R2: Ensuring Normal Spatial Features After Inverse Transformation from Fourier Space Scanning
You raised the concern that the paper should discuss how normal spatial features are preserved through inverse transformation following Fourier space scanning. We acknowledge that the current discussion on this aspect is insufficiently detailed and will address this in the revised manuscript by supplementing relevant content. The key to FourierMamba lies in its scanning strategy, which is designed to preserve the symmetry and global properties of the Fourier domain. Specifically, in the spatial dimension, we employ zigzag coding for scanning and process only half of the spectrum, leveraging the symmetry of the Fourier transform (amplitude centro-symmetry and phase anti-centro-symmetry) to deduce the other half (see Section 3.2). This approach ensures the integrity of the Fourier domain information. In the channel dimension, Mamba scanning is performed on a one-dimensional Fourier spectrum, adhering to similar symmetry principles. The inverse transformation relies on the standard Inverse Fast Fourier Transform (IFFT) algorithm, which theoretically guarantees perfect reconstruction from the Fourier domain to the spatial domain, provided that the scanning operation does not introduce irreversible information loss. Our experimental results (e.g., Figures 5 and 9) demonstrate that the inverse-transformed images retain normal spatial features, such as textures and details, owing to the orderly nature of the scanning design and the preservation of symmetry. We will enhance Sections 3.2 and 3.3 with these clarifications and may include a mathematical derivation in the appendix to further elucidate this process.
R3: Formatting Issues
We will address and correct spelling errors in the revised manuscript.
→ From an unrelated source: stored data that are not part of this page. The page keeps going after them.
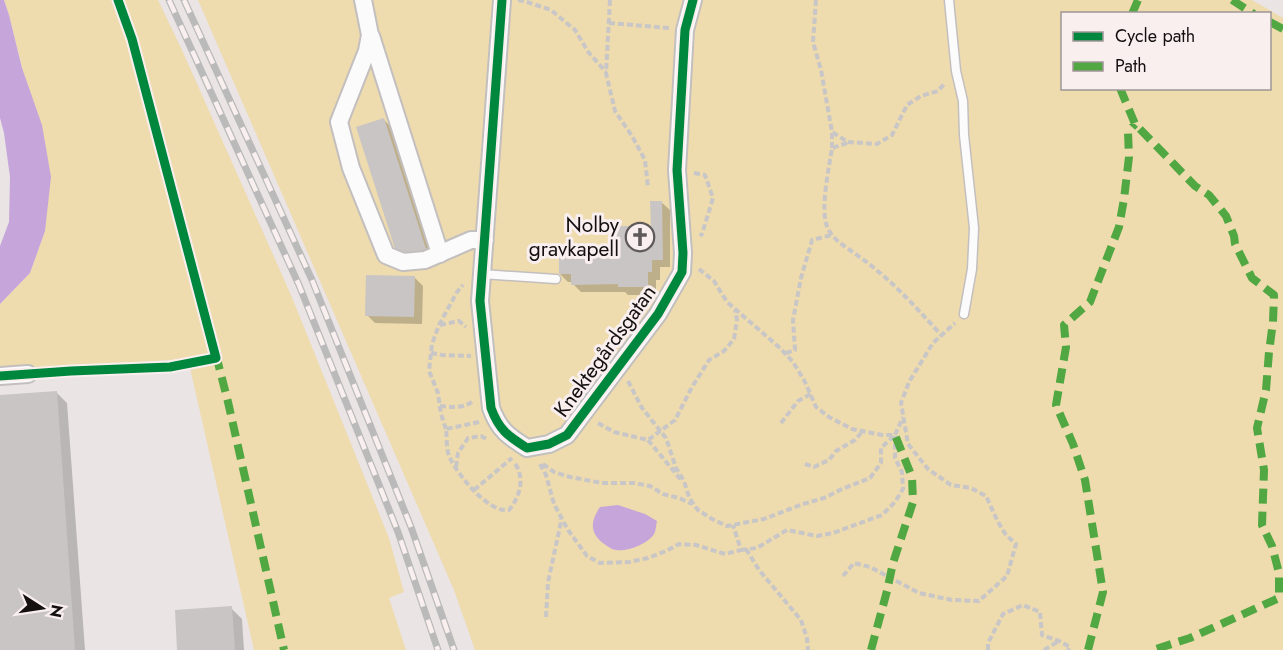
<svg xmlns="http://www.w3.org/2000/svg" width="1283" height="650" font-family="Jost,sans-serif">
  <style>
    .green { fill: #eedbae; fill-rule: evenodd }
    .water { fill: #c6a6da }
    .shadow { fill: #0003 }
    .building { fill: #c9c5c4 }
    .lines { fill: none; stroke-linecap: round; stroke-linejoin: round }
    .service-casing { stroke: #c3bfbf; stroke-width: 11 }
    .minor-casing { stroke: #c3bfbf; stroke-width: 20 }
    .path { stroke: #c8c6c6; stroke-width: 4; stroke-dasharray: 6 3; stroke-linecap: butt }
    .service { stroke: #fcfbfb; stroke-width: 8 }
    .minor { stroke: #fcfbfb; stroke-width: 16 }
    .rail-casing { stroke: #bababa; stroke-width: 7 }
    .rail { stroke: #faefef; stroke-width: 4.5; stroke-dasharray: 14; stroke-linecap: butt }
    .quiet { stroke: #51a842; stroke-width: 8; stroke-dasharray: 15 8; stroke-linecap: butt }
    .cycleway-casing { stroke: #faefef; stroke-width: 13 }
    .cycleway { stroke: #00873e; stroke-width: 9 }
    .labels { text-anchor: middle; stroke-width: 6; stroke-linejoin: round; paint-order: stroke }
    .poi-label { font-size: 21px; fill: #141010; stroke: #faefef; text-anchor: end }
    .street-label { font-size: 21px; fill: #141010; stroke: #faefef }
  </style>
  <rect width="100%" height="100%" fill="#eae4e4"/>
  <path class="green" d="M4 0H158L182 50 291 295 389 538 404 592 389 598 406 650H254L188 359 0 370V304L30 273 45 231 22 68 9 15Z
    M198 0H1252L1283 18V650H475L454 590ZM1062 14H1270V88H1062Z"/>
  <path class="water" d="M0 0H4L9 15 22 68 42 125 51 177 45 231 30 273 0 304V246L9 222 10 177 4 133 0 118Z
    M618 505 645 514 657 521C656 525 656 531 654 534 648 544 627 552 616 550 613 550 609 547 607 546 590 535 589 523 600 507Z"/>
  <path class="shadow" d="M383 119 391 127 433 257 407 265Z
    M661 202 670 210V267H660V280H656V295H628L625 292H581L573 284V282H568L560 274 618 250 652 227Z
    M415 278 423 286 422 324 375 323 367 315Z
    M57 393 67 403 85 650H0V397Z
    M231 608 242 619 244 650H179Z"/>
  <path class="building" d="M384 118 426 249 398 258 356 127Z
    M650 201H662L663 260H652V272H648V287H618V284L571 285V274H559V249L617 248V226H651Z
    M366 275 415 276 414 317 365 316Z
    M57 391 75 650H0V395Z
    M232 606 235 650H177L175 610Z"/>
  <g class="lines">
    <g class="service-casing">
      <path id="service" d="M949 0 956 71 963 101 964 135 974 228 972 269 964 314
        M482 274 556 279"/>
    </g>
    <g class="minor-casing">
      <path id="minor" d="M363 0 370 35 367 51 339 122 351 168 386 255 403 262 425 260 471 240H485
        M502 0 480 301 491 408C499 430 508 436 527 448L549 444 567 435 658 314 682 272 683 253 677 170 685 30 693 0
        M371 36 440 254
        M0 376 28 374"/>
    </g>
    <path class="path" d="M518 0 524 1 551 10 575 30 589 53 606 72
      M610 0 606 73 615 111 632 136 645 160 648 187
      M816 0 813 42 821 70 832 132 848 142 877 144 892 135 907 105 921 96 938 91 945 83
      M609 23 669 28
      M847 143 832 148C829 167 821 206 826 223 829 237 843 245 854 253 889 277 913 304 942 336
      M832 148V132
      M694 173 705 175 713 198 702 234 700 236
      M699 269 714 281 727 302 780 348 793 362 804 380 816 407 829 417 852 429 882 435H895L903 417
      M440 325 459 321 466 327
      M431 353 442 355 471 356
      M786 353 795 350 793 320 801 278 812 240 832 235
      M628 381 642 408 666 438 676 468 684 481 689 497 694 505 698 510 712 519 727 526 764 519 803 504 824 498 842 489 870 478 881 463V448L894 436
      M440 406C452 407 465 409 474 400
      M479 422 446 429C447 438 446 450 450 458 458 475 488 513 509 510 521 495 525 477 514 462
      M598 423 614 432 648 440 675 420 692 387 709 360 724 351 734 339 737 320 735 310
      M781 423 798 401 811 394
      M446 429 441 414 438 393 429 371 432 344 439 325 457 292 463 285
      M648 440 682 481
      M540 464 546 475 554 504 568 530 587 556 600 563 629 562 648 558 666 551 679 544 696 545 725 554 741 550 733 525
      M543 464 554 472 570 477 602 483H634L650 486 663 494 679 498 692 504
      M805 464 814 467 829 460 836 451 855 440 862 432
      M456 467 458 453 468 438 481 436 488 440
      M474 490 512 458
      M746 549 759 570 801 620 807 638 808 650
      M741 550 757 548 787 530 817 536 833 533 882 515 895 502 903 489 902 472 895 458V436
      M843 576 854 563 870 567 919 593 952 600 979 601 1007 576 1016 544 1006 535 998 522 986 496 971 488 951 485 928 469 908 444 901 403 909 382 933 343 955 323
      M546 617 548 582 561 522 560 519
      M988 650V643L1003 614 1023 605 1040 612 1042 635 1059 641 1070 647 1068 650
      M1044 650 1059 641"/>
    <use href="#service" class="service"/>
    <use href="#minor" class="minor"/>
    <g class="rail-casing">
      <path id="rail" d="M169 0 299 285 398 532 438 650
        M184 0 312 280 411 527 454 650"/>
    </g>
    <use href="#rail" class="rail"/>
    <path class="quiet" d="M1232 0 1254 14
      M1132 14 1138 0
      M1270 22 1283 29
      M1120 88 1135 124 1195 186 1209 195 1226 216 1234 236 1235 244 1252 278 1274 295 1273 322 1269 352 1266 390 1257 428 1264 470 1262 525 1272 546 1279 573V598L1190 638 1153 650
      M216 355 228 402 284 650
      M871 650 887 591 893 563 913 502 912 477 895 435
      M1088 650 1103 592 1085 480 1073 444 1056 405 1066 347 1064 325 1090 302 1119 227 1124 199 1129 157 1128 132 1135 124"/>
    <g class="cycleway-casing">
      <path id="cycleway" d="M502 0 480 301 491 408C499 430 508 436 527 448L549 444 567 435 658 314 682 272 683 253 677 170 685 30 693 0
        M0 376 71 371 170 367 216 358 132 39 118 0"/>
    </g>
    <use href="#cycleway" class="cycleway"/>
  </g>
  <defs>
    <g id="church-ring" transform="scale(1.5)"><circle r="9.5" fill="#faefef" stroke="#5f5a5a" stroke-width="1.5"/><path d="M-1.2-6h2.4v3.5h3.3v2.4h-3.3V6h-2.4V-.1h-3.3v-2.4h3.3Z" fill="#5f5a5a"/></g>
  </defs>
  <g fill-rule="evenodd">
    <use href="#church-ring" x="640" y="237"/>
  </g>
  <g class="labels">
    <g class="poi-label">
      <text x="619" y="232">Nolby<tspan x="619" dy="24">gravkapell</tspan></text>
    </g>
    <g class="street-label">
      <text transform="translate(605 351) rotate(-54)" y="7">Knektegårdsgatan</text>
    </g>
  </g>
  <rect x="1061" y="12" width="210" height="78" fill="#faefef" stroke="#9e9696" stroke-width="1.5"/>
  <rect x="1073" y="32" width="30" height="9" fill="#00873e" stroke="#9e9696" stroke-width="1.5"/>
  <text x="1115" y="42" font-size="18" fill="#141010">Cycle path</text>
  <rect x="1073" y="62" width="30" height="9" fill="#51a842" stroke="#9e9696" stroke-width="1.5"/>
  <text x="1115" y="72" font-size="18" fill="#141010">Path</text>
  <g transform="translate(42 608) rotate(102)" stroke="#faefef" stroke-width="4.5" paint-order="stroke">
  <path d="M0-4.5L10 22L0 15L-10 22Z" fill="#141010"/>
  <text y="-9" font-size="16" font-weight="bold" text-anchor="middle" fill="#141010">N</text>
  </g>
</svg>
[1] Li, Y., Fang, C., Yang, J., Wang, Z., Lu, X., and Yang, M.-H.Universal style transfer via feature transforms. Advances in neural information processing systems, 30, 2017.
This paper proposes FourierMamba, an image deraining framework that combines Mamba-based state-space modeling with Fourier domain representations. The key contribution lies in a zigzag scanning strategy that captures inter-frequency dependencies, enhancing both spatial and channel-wise frequency modeling. The approach is well-motivated and grounded in both signal processing and recent modeling techniques. The reviewers found the method to be original and effective, with strong empirical results across multiple datasets. The paper is clearly written and supported by thorough experiments and ablation studies. Some concerns were raised about the novelty of individual components and training consistency, but the authors addressed these points with detailed rebuttals and clarifications.
Overall, this is a well-executed and solid contribution to frequency-domain image restoration. I recommend acceptance.